Chimaeric load among sympatric social bacteria increases with genotype richness

Abstract

The total productivity of social groups can be determined by interactions among their constituents. Chimaeric load--the reduction of group productivity caused by antagonistic within-group heterogeneity--may be common in heterogeneous microbial groups due to dysfunctional behavioural interactions between distinct individuals. However, some instances of chimaerism in social microbes can increase group productivity, thus making a general relationship between chimaerism and group-level performance non-obvious. Using genetically similar strains of the soil bacterium Myxococcus xanthus that were isolated from a single centimetre-scale patch of soil, we tested for a relationship between degree of chimaerism (genotype richness) and total group performance at social behaviours displayed by this species. Within-group genotype richness was found to correlate negatively with total group performance at most traits examined, including swarming in both predatory and prey-free environments and spore production during development. These results suggest that interactions between such neighbouring strains in the wild will tend to be mutually antagonistic. Negative correlations between group performance and average genetic distance among group constituents at three known social genes were not found, suggesting that divergence at other loci that govern social interaction phenotypes is responsible for the observed chimaeric load. The potential for chimaeric load to result from co-aggregation among even closely related neighbours may promote the maintenance and strengthening of kin discrimination mechanisms, such as colony-merger incompatibilities observed in M. xanthus. The findings reported here may thus have implications for understanding the evolution and maintenance of diversity in structured populations of soil microbes.

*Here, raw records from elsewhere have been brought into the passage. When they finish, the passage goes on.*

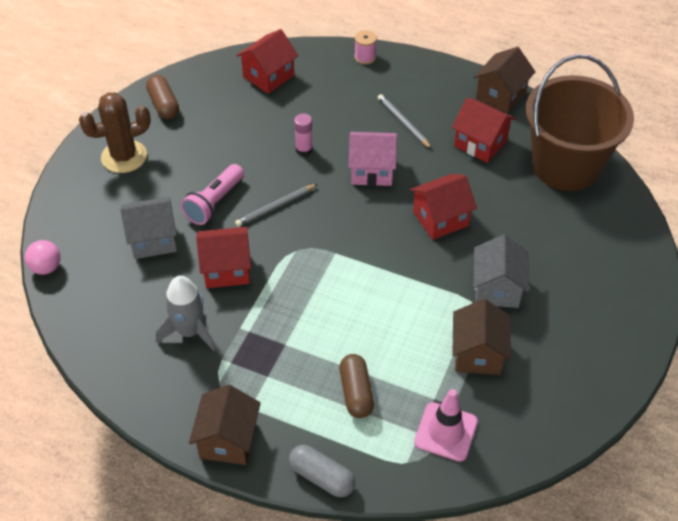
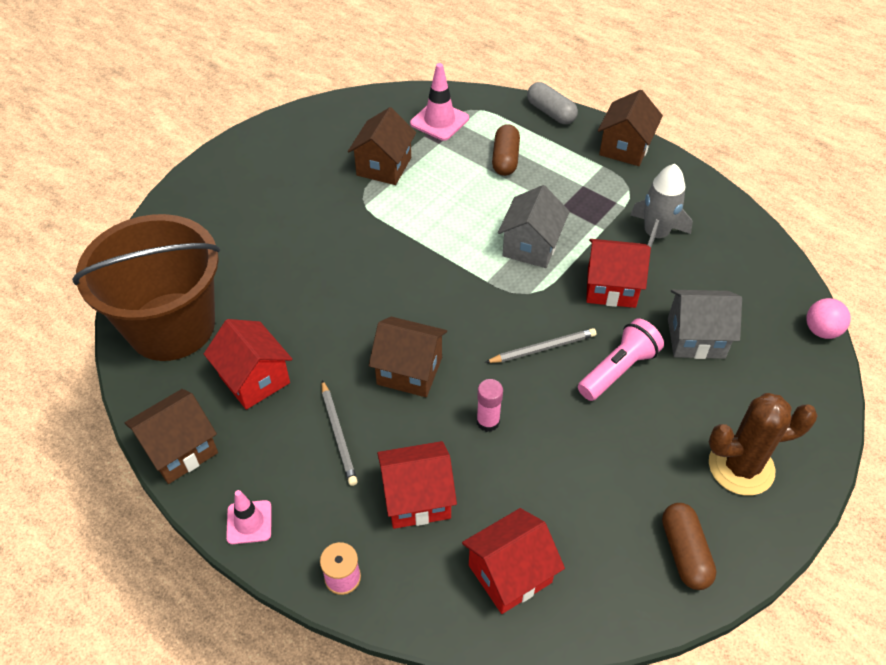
camera: 165 degrees left, 0 degrees up
pink house [349,132,397,186] -> brown house [369,317,447,397]
red house [410,174,477,240] -> red house moved to [377,441,457,529]
grey house [473,234,529,308] -> grey house moved to [498,185,570,268]
none -> pink traffic cone [226,490,272,544]

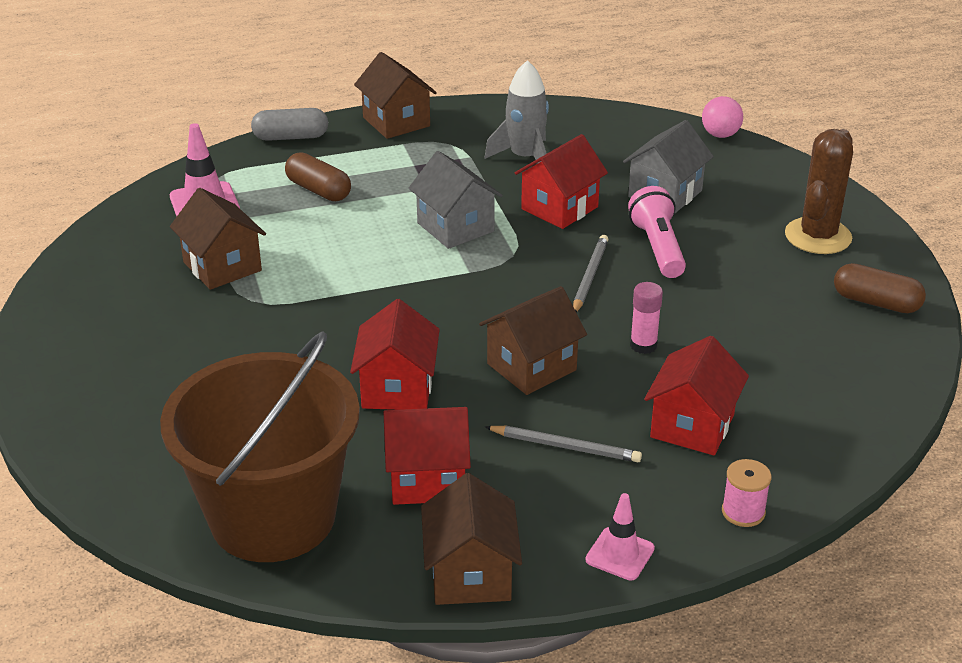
camera: 55 degrees left, 15 degrees down
red house [462,508,565,614] -> red house moved to [350,299,440,410]

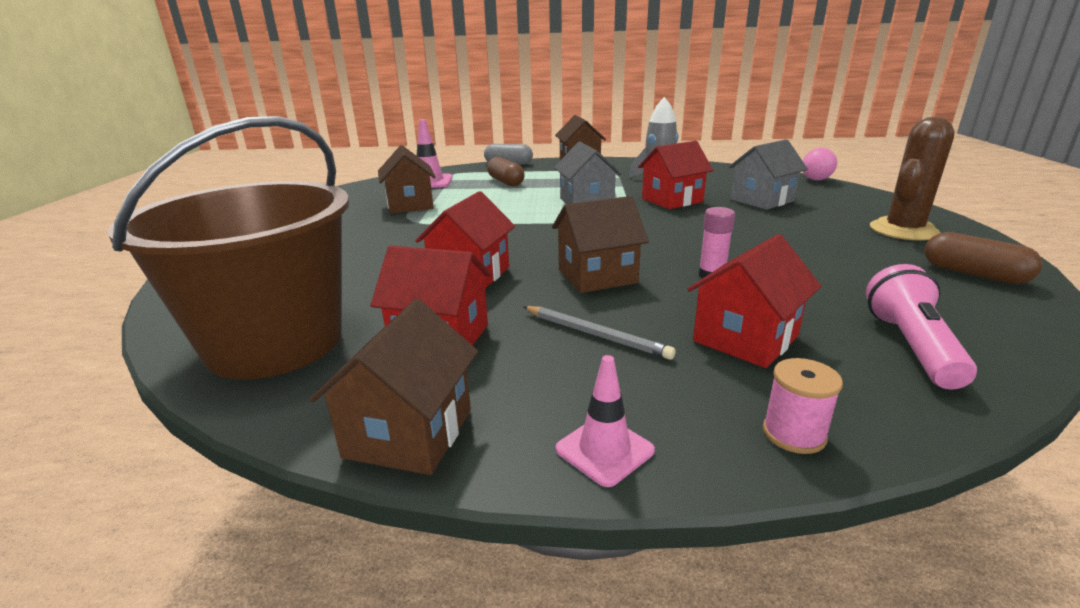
camera: 20 degrees right, 10 degrees down
grey pencil [573,235,609,312] -> none
pink flashlight [628,186,686,278] -> pink flashlight moved to [866,264,977,389]

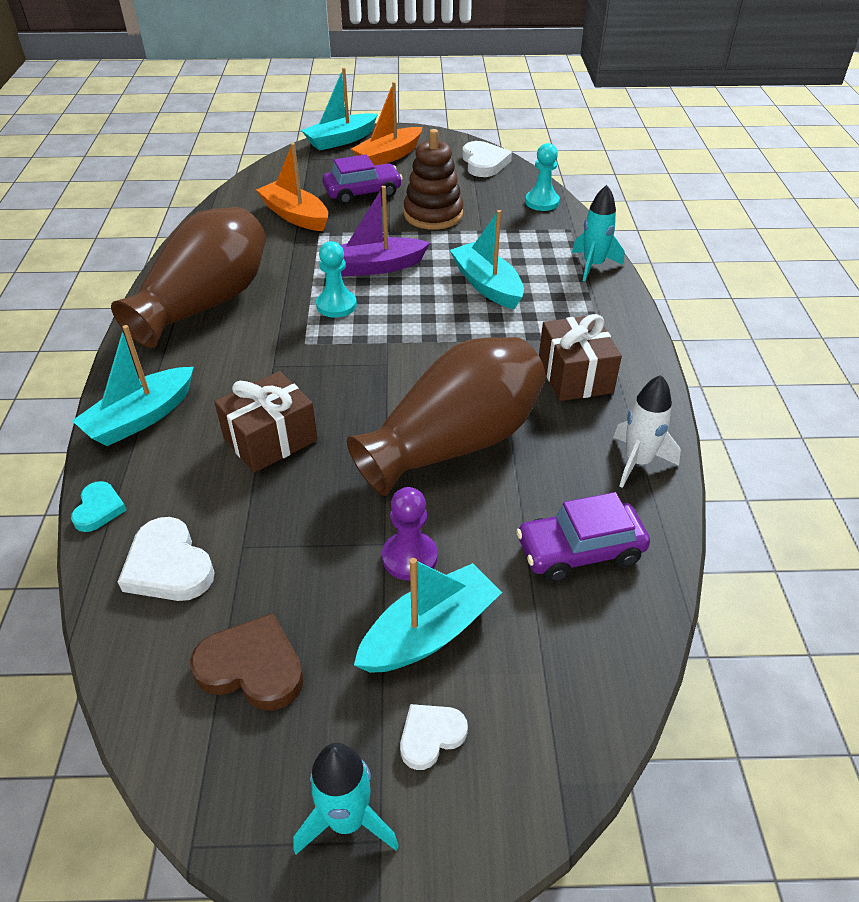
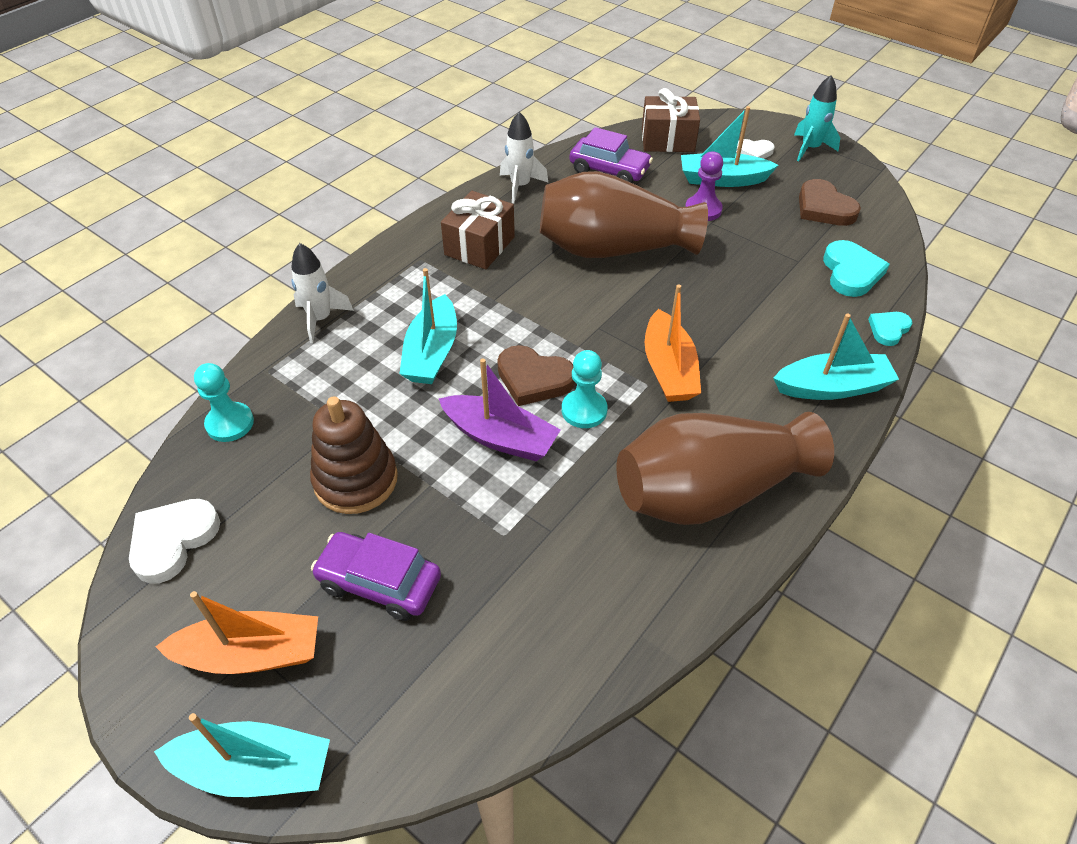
camera: 140 degrees left, 5 degrees up
white heart [118,517,215,601] -> turquoise heart [823,240,890,297]
brown gift [214,371,318,473] -> brown gift moved to [642,88,700,152]
orange boat [256,143,328,231] -> orange boat moved to [645,284,701,402]
turquoise rocket [572,185,624,282] -> white rocket [291,243,354,343]
none -> brown heart [497,345,575,406]

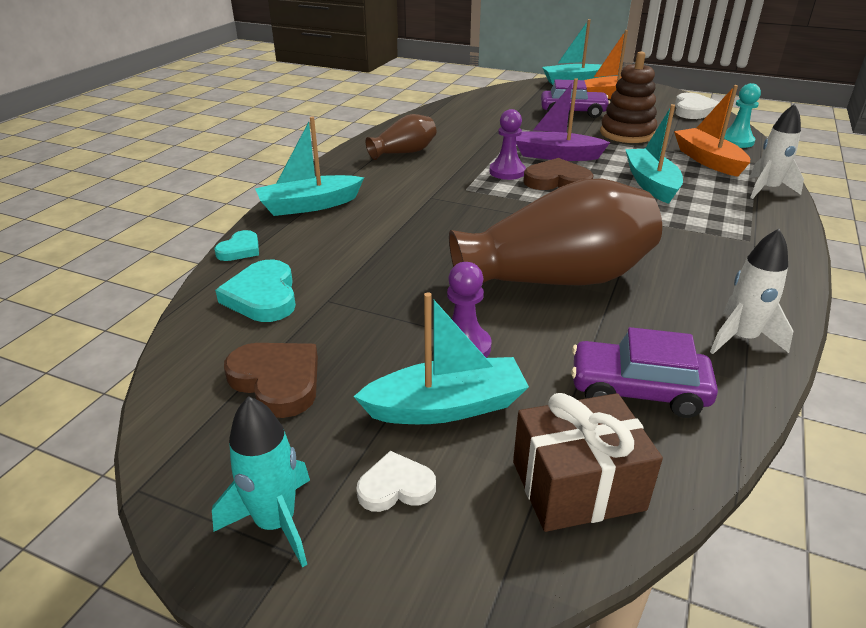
camera: 165 degrees right, 15 degrees down
brown gift [441,191,515,269] -> none
turquoise pawn [562,350,608,428] -> purple pawn [489,109,526,180]
brown vase [617,412,834,525] -> brown vase [366,114,436,160], size x0.51
orange boat [645,284,701,402] -> orange boat moved to [674,85,750,177]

Keywords: chimaerism; group performance; multicellular development; predation; soil bacteria.

Figure 1.

Genealogical tree of the strains used in this study. The identification names used in the paper originally describing these strains [15] are indicated in parentheses. The bar scales for the average number of nucleotide substitutions per site.

Figure 2.

Individual strain swarming rates and spore production. Swarming rate on (a) lawn of Curtobacterium citreum, (b) lawn of Escherichia coli, (c) nutrient-rich CTT 1.5% agar, (d) nutrient-rich CTT 0.5% agar and (e) TPM 1.5% agar (no added carbon source). Note that the y-axis swarming-rate scale varies across graphs. (f) Spore production on TPM 1.5% agar. Error bars indicate the standard error of the mean.

Figure 3.

Effects of chimaerism on predatory swarming. Average swarming rates on C. citreum and E. coli lawns for groups of variable genotypic richness are shown. Error bars represent the standard error of the mean.

Figure 4.

Effects of chimaerism on sporulation. The five cases of significant differences between expected (dark grey bars) and observed (light grey bars) spore production by chimaeric groups are shown. Error bars represent the standard error of the mean.